Je voudrais pouvoir affirmer pour le bonheur des siens que cette réalisation inespérée de ses vœux les plus chers la transforma en une femme aimable, discrète et judicieuse pour le reste de son existence ; mais il n’est pas sûr que son mari aurait apprécié cette forme si nouvelle pour lui du bonheur conjugal, et peut-être valait-il mieux qu’elle gardât sa sottise et ses troubles nerveux.

Comments: 13

  1. Nathalie says:

    C’est difficile de penser à des romans qui parlent de cette relation à part un que tu connais déjà La Prisonnière des Sargasses. J’ai l’impression qu’il y a beaucoup de livres psy ou des trucs d’analyse sur la relation mais pas beaucoup de romans.

  2. Audrey says:

    Je n’arrive pas à trouver un livre qui traite du sujet, même en trichant! Je ne connaissais pas non plus la légende de Perséphone et la création des saisons. J’ai très envie de lire celui de de Beauvoir parce qu’elle savait analyser ses sentiments, la citation donne envie.
    Il y a avait eu il y a plusieurs années un livre de Badinter sur la relation mère-fille mais ce n’était pas un roman. Ça traitait plutôt de ce qui était nature vs culturel et social.

  3. Marie-Claire says:

    J’aime bien les photos vintage qui accompagnent l’article.
    Je te trouve injuste avec Mrs Bennett. Oui, elle est stupide, mais son but est de trouver des maris pour ses filles parce qu’elles ne peuvent pas gagner leur vie et on sait qu’elles n’hériteront pas assez pour vivre. Elle fait tout ce qu’elle peut, d’une manière forte et vulgaire, pour s’assurer qu’elles aient une bonne vie.
    Elle est un produit de son temps et de sa classe – et une création merveilleuse.

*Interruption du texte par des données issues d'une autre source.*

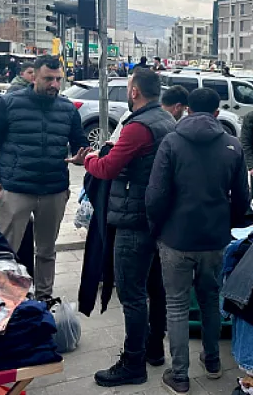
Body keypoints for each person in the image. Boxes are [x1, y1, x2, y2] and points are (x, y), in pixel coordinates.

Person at [70, 69, 176, 387]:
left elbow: (108, 168)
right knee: (155, 288)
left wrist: (87, 159)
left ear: (134, 93)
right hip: (158, 218)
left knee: (131, 293)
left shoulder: (137, 127)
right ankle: (154, 350)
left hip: (133, 219)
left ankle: (132, 363)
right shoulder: (167, 121)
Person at [146, 88, 250, 394]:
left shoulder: (172, 142)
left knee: (176, 305)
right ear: (217, 114)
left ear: (187, 110)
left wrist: (158, 229)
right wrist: (226, 224)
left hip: (176, 239)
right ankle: (213, 361)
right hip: (214, 240)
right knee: (209, 299)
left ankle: (179, 376)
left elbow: (155, 195)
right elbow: (243, 199)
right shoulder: (232, 145)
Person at [0, 55, 90, 302]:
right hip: (16, 190)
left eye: (58, 79)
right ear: (33, 76)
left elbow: (80, 143)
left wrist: (83, 157)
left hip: (54, 190)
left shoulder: (68, 109)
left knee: (47, 251)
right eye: (49, 79)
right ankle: (3, 300)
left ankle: (45, 298)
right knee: (7, 250)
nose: (55, 84)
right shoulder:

    • Oui bien sûr, elle est le reflet de son époque et classe sociale aspirant à élever ses filles dans le monde aristocratique. Cela n’empêche pas qu’elle soit irritante :-)

  4. Pierre says:

    J’aime bien quand tu fais des listes littéraires à thèmes. Celle-ci m’intéresse moins parce qu’elle ne me concerne pas mais je suis toujours intéressé par les références, les livres recommandés, des choses oubliées, récentes ou pas. Il faudrait que tu ouvres une page de suggestion de thème et que tu fasses la recherche.

    • Même si je réponds en retard, je lis les commentaires et les e-mials donc je prends les suggestions. Pourquoi pas faire plus souvent des thèmes. Encore faut-il que j’ai assez de connaissances!

  5. « Trois jours chez ma mère » de François Weyergans en 2005.
    Je ne suis pas trop fan de ce genre livres, bien qu’ayant lu le livre de Jane Austen et celui de Bimone de Seauvoir, comme disait Boris Vian.

  6. Bon, distrait que je suis, le thème était mère-fille, et non mère-fils. Je retire Weyergans :) :)

  7. Audrey says:

    Hi hi c’est dans le titre! J’ai pensé à cet article toute la journée parce que ça m’a fait réfléchir. Je pense que tu as raison et que c’est la relation la plus difficile. Une mère veut rarement que sa fille soit différente ou qu’elle devienne femme, il y a des questions de compétition inconsciente, laisser la place à la fille, être maternelle, encourager sa fille à devenir une femme, lui laisser la place et plein d’autres choses qui rentrent en compte. Finalement je vais lire tous les livres que tu conseilles :-)

  8. Amaya says:

    coucou Murielle ,
    Dans « amour maternel », je coince déjà avec les mots car je n’ai plus l’enfant … c’est comme si l’amour n’allait que dans un sens , ne prenait sa source que dans la mère alors que …. une mère apaise autant son enfant que l’enfant apaise sa mère . Quand il tête , c’est lui qui la soulage des montées de lait , bref … pour moi les choses se rétablissent quand je perçois l’amour des deux , entre deux …. et quelque soit les formes
    Quand on va au delà des apparences et des attentes : quand l’amour entre une mère et son enfant transpire à travers des expressions plus réelles : peur, incapacités ,manquements, souffrances , efforts désespérés , échec, maladresse ,violence , et pourtant je vois toujours l’amour , même l’amour qu’on ne peut pas donner , est un amour souterrain. Entrevoir cela, me donne le vertige

    • Hé bonjour!! Oui mais je pensais plus aux relations maternelles à l’âge adulte, les attentes qui ne sont pas achevées des deux cotés, les conflits et tout le reste qui découle de l’enfance et qui ne réussit pas à s’apaiser avec le temps.